TN – La loi du Tennessee intitulée « Pot for Potholes Act », présentée par le représentant Aftyn Behn (démocrate – Nashville) et la sénatrice Heidi Campbell (démocrate – Nashville), propose de légaliser le cannabis récréatif pour les adultes de 21 ans et plus et d’affecter les recettes fiscales à l’amélioration des infrastructures de l’État. Les adultes seraient autorisés à posséder jusqu’à 60 grammes de cannabis, à cultiver jusqu’à 12 plants pour leur usage personnel à domicile et à en transférer à d’autres adultes gratuitement. Le projet de loi établirait un système d’agrément étatique pour les producteurs, les transformateurs, les dispensaires, les transporteurs et les laboratoires d’analyse, sous l’égide du ministère de l’Agriculture. Il instaurerait une taxe de vente de 15 % sur les produits à base de cannabis, dont 75 % des recettes seraient allouées au fonds routier de l’État pour la réparation des routes et des ponts, 20 % aux collectivités locales et 5 % seraient conservés pour les frais administratifs. Le texte comprend également des dispositions relatives à la justice pénale.

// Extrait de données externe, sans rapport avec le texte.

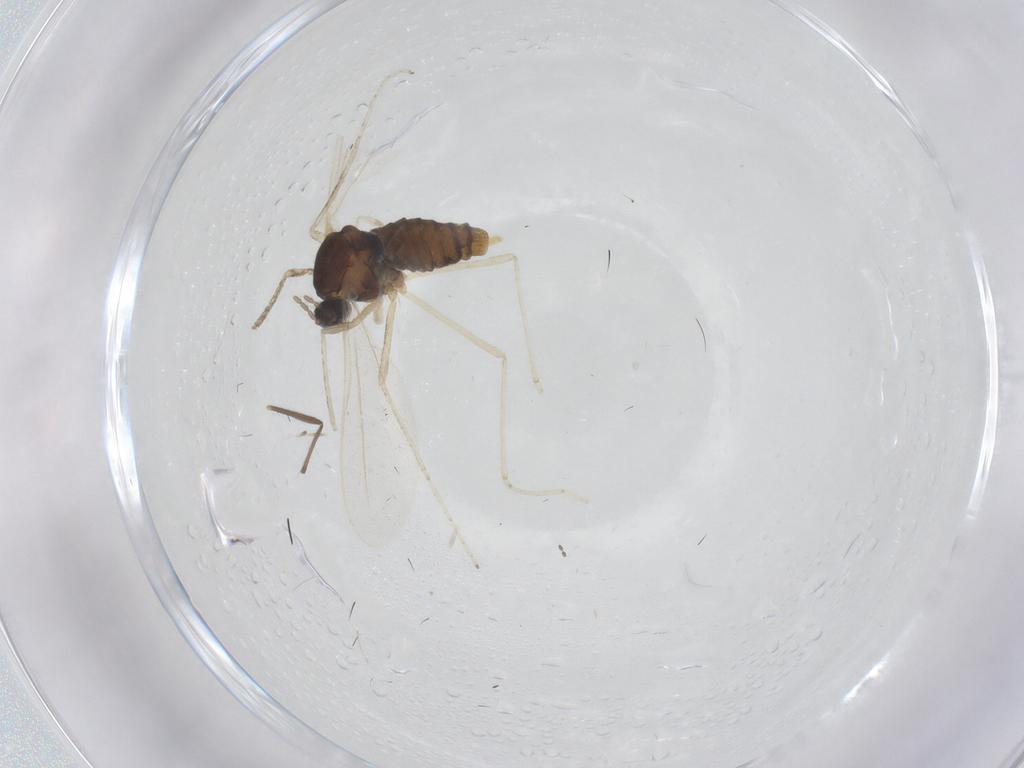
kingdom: Animalia
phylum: Arthropoda
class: Insecta
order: Diptera
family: Cecidomyiidae
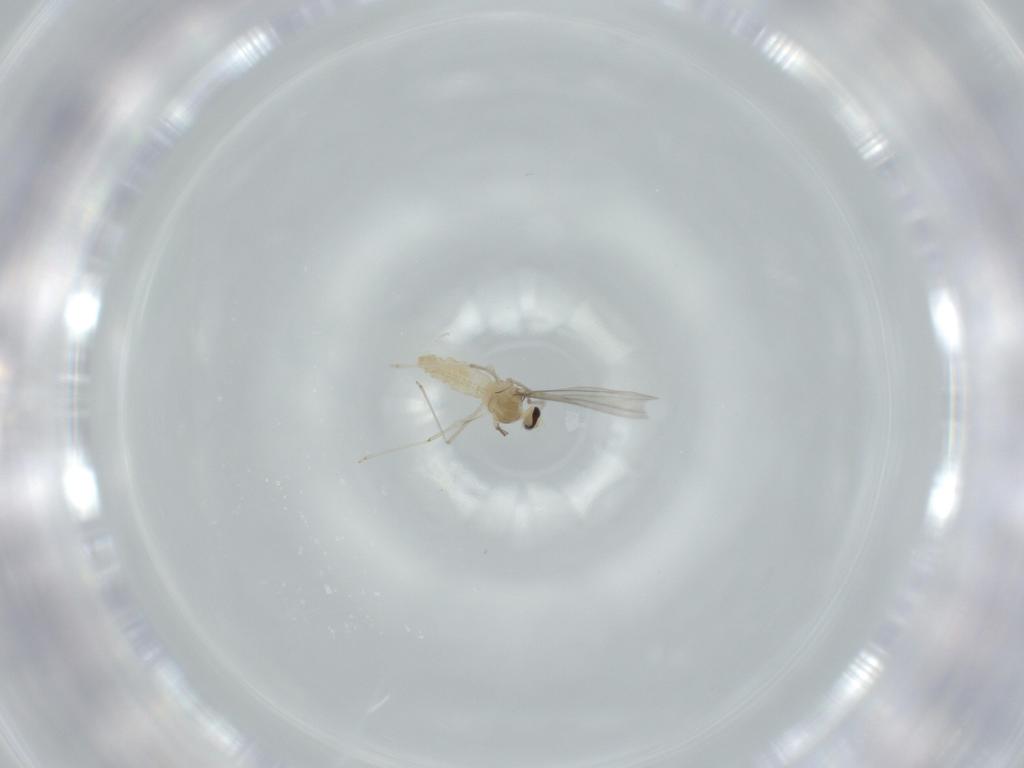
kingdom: Animalia
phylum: Arthropoda
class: Insecta
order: Diptera
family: Cecidomyiidae
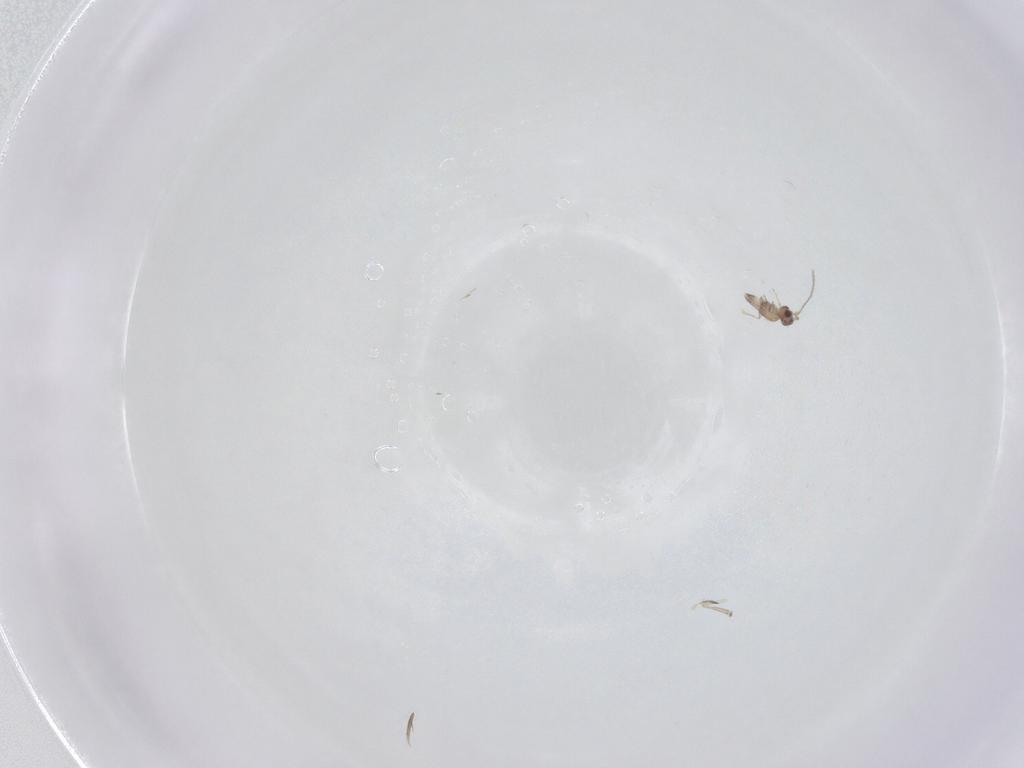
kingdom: Animalia
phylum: Arthropoda
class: Insecta
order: Hymenoptera
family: Mymaridae
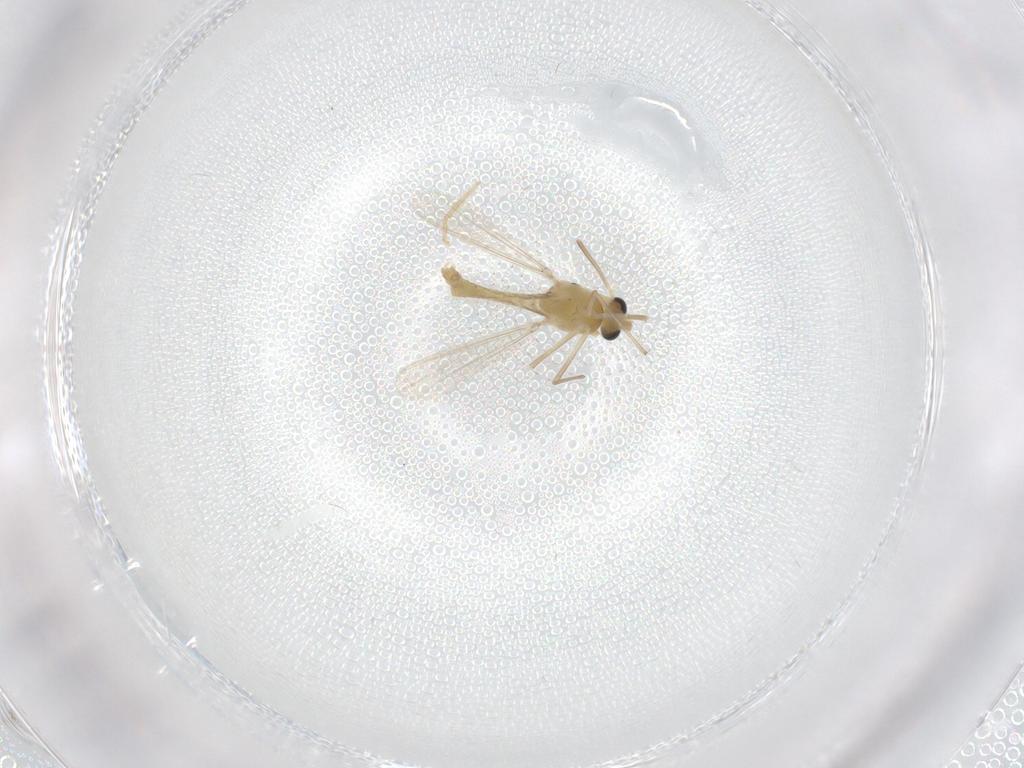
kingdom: Animalia
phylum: Arthropoda
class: Insecta
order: Diptera
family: Chironomidae
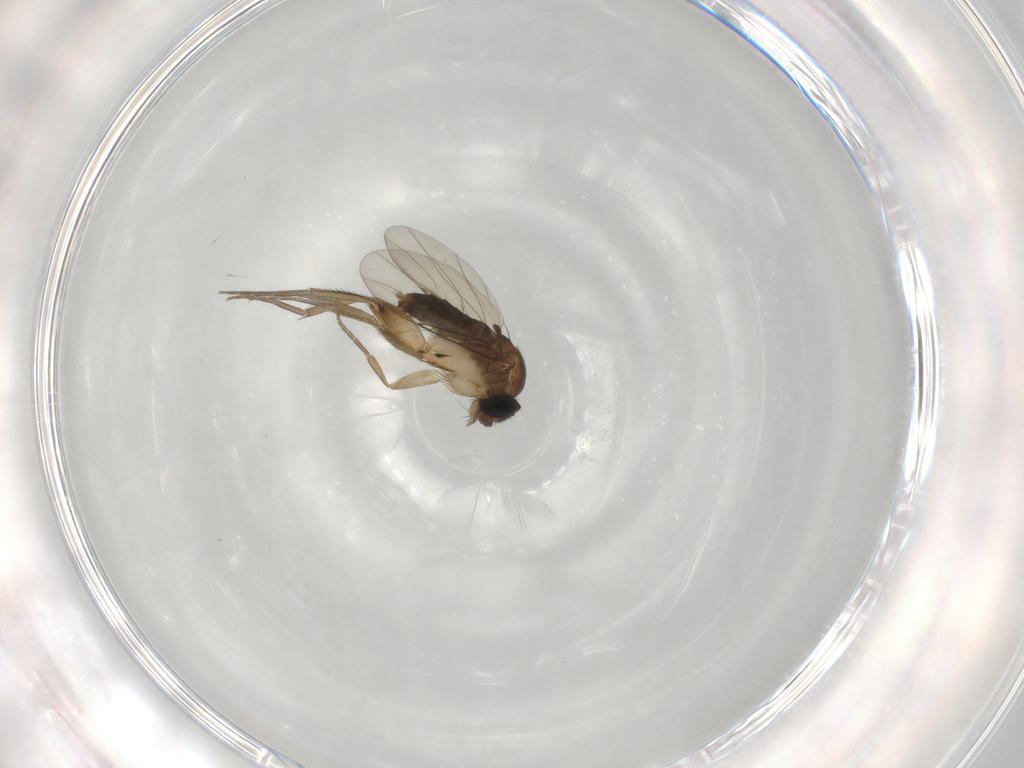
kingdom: Animalia
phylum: Arthropoda
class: Insecta
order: Diptera
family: Phoridae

KY – Les législateurs du Kentucky ont déposé deux projets de loi lors de la session ordinaire de 2026 visant à moderniser la législation de l'État en matière de cannabis. Le premier, le projet de loi sénatorial 168 , propose un amendement constitutionnel permettant aux électeurs du Kentucky de se prononcer sur la possibilité pour les adultes de 21 ans et plus de posséder de petites quantités de cannabis et d'en cultiver un petit nombre de plants pour leur usage personnel. Le sénateur Gary Clemons (démocrate – Louisville), auteur du projet de loi, a déclaré que « des décisions de cette importance ne doivent pas être prises isolément » et a souligné l'importance de laisser les Kentuckiens se prononcer eux-mêmes sur la question. Le second projet de loi, le projet de loi sénatorial 164 , supprimerait les sanctions pénales et les arrestations pour possession de cannabis en petite quantité, empêcherait les violations de probation ou de libération conditionnelle fondées uniquement sur la possession de cannabis et établirait une procédure d'effacement des condamnations antérieures pour possession de cannabis.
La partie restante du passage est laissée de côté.